By Paul Koch –
On Monday evening, my car (a 2000 Jeep Grand Cherokee) began to overheat. Pulling into a parking lot near my home to look for the problem, I found a small river of coolant pouring from the water pump and pooling beneath the vehicle. I risked driving it the rest of the way home but knew that my Tuesday would be significantly spent covered in grease and grime.
By Wednesday morning, my vehicle was on the road again after I replaced the entire cooling system; the radiator, water pump, and thermostat, plus changing the transmission fluid and filter. (Ok, so the problem was a little more than I had expected!)
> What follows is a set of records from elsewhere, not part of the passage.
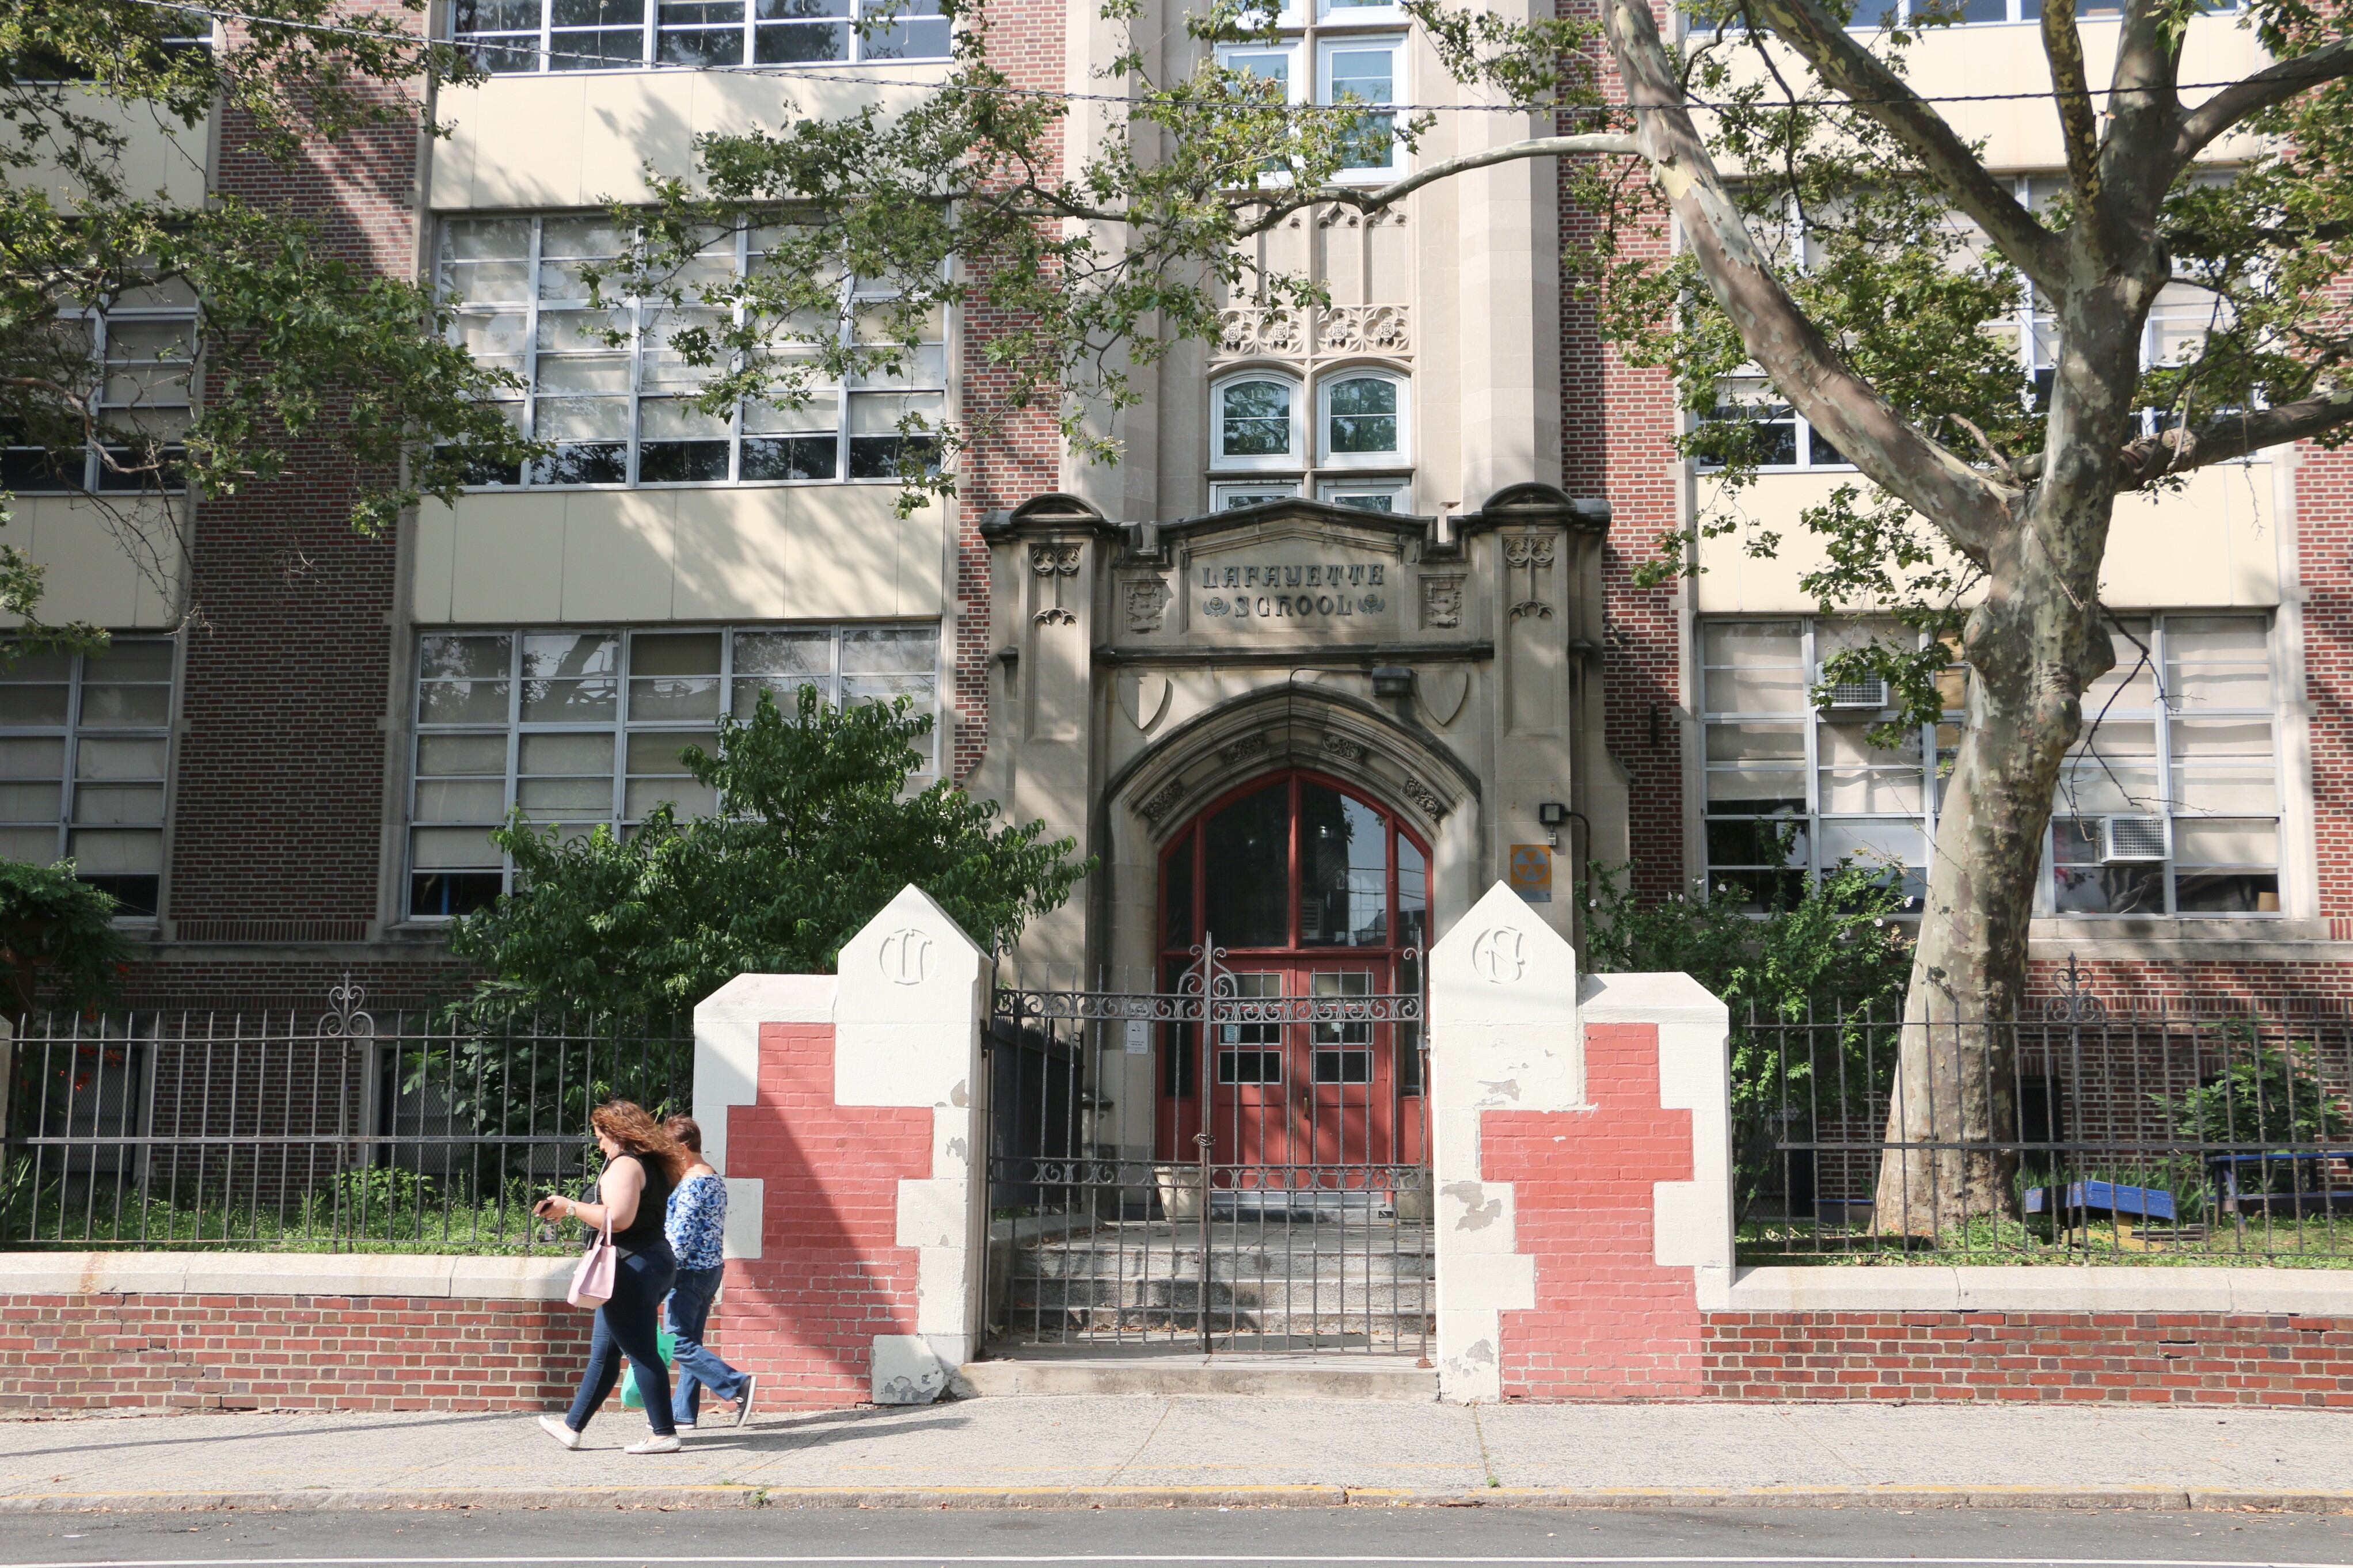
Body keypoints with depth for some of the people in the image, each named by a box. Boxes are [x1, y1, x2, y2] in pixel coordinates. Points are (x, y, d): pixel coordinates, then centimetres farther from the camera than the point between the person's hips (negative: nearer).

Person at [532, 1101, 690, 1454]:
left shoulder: (624, 1165, -14)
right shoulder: (653, 1165, 16)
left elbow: (617, 1218, -25)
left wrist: (570, 1207, -14)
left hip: (633, 1265, -11)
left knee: (642, 1352, -6)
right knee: (603, 1351, 16)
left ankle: (664, 1434, -3)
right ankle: (573, 1428, 23)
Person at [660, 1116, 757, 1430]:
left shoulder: (691, 1183, -16)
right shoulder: (716, 1179, 14)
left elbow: (680, 1236, -20)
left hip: (691, 1271, -10)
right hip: (713, 1267, 10)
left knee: (680, 1342, -7)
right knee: (691, 1342, 11)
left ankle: (737, 1385, -13)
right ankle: (683, 1413, 12)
After it was all done I was asked by a friend if I liked doing that kind of work. I found the answer wasn’t all that easy. I didn’t like spending my day lying on my back covered in transmission fluid. I didn’t like making three trips to the auto-parts store. I didn’t like busting my knuckles when the torque wrench slipped off a housing bolt. But I love the quiet victory of being able to master my own stuff.
It wasn’t just that I fixed the problem, sure that was the intention, but it was that I gave it a shot. I opened the garage door and pondered the Chilton’s repair manual, took a deep breath and began to turn the wrench on stubborn bolts.
Even if I had failed to fix it and had to take it to an expert, I would have found some joy in knowing that I went down swinging.
That is what I liked; and I have found that I like that more and more.
But this doesn’t just apply to turning wrenches. For the past few months I had to take my youngest daughter to her ballet class. Not only did I need to make sure she was dressed and ready to go, I had to put her hair up. And I’ll be dammed if I wasn’t going to figure out how to master the ballet bun. Trust me, at times it was easier to change out a water pump then to control all the flyaway hairs and get the bobby pins to stay. I even watched YouTube videos for tips and tricks; by the end, I was pretty good at it.
I fear we have become accustomed to deferring to others, not just with our stuff but with our various callings in life. Too often we don’t even try to master our own craft (whatever it may be); instead we settle for mediocrity with a few gems we’ve stolen from Pinterest or our Twitter feed to spruce up our work. What happened to a pursuit of quality? What happened to the drive to be the best at what we do? What happened to the willingness to risk failure so that we might be better in the end?
I say, it is time to take some risks. It’s time to shake off the dull sloth of what this world gives us and dare to master the stuff in our control. If you’re a mother, then be one that breaks the mold. If you’re a teacher, then be one that truly inspires. If you’re a preacher, then be the best damn preacher you can be. And if you fail, who cares! At least you went down swinging. Besides, your salvation does not hang in the balance; your eternity is not fashioned by your own hands. Only the blood of the Lamb decided that. You are saved by grace alone: so you are free to work, free to fail, and free to get up again and again.
So get out the tool box, roll up your sleeves, and do the work our Lord has given you to do.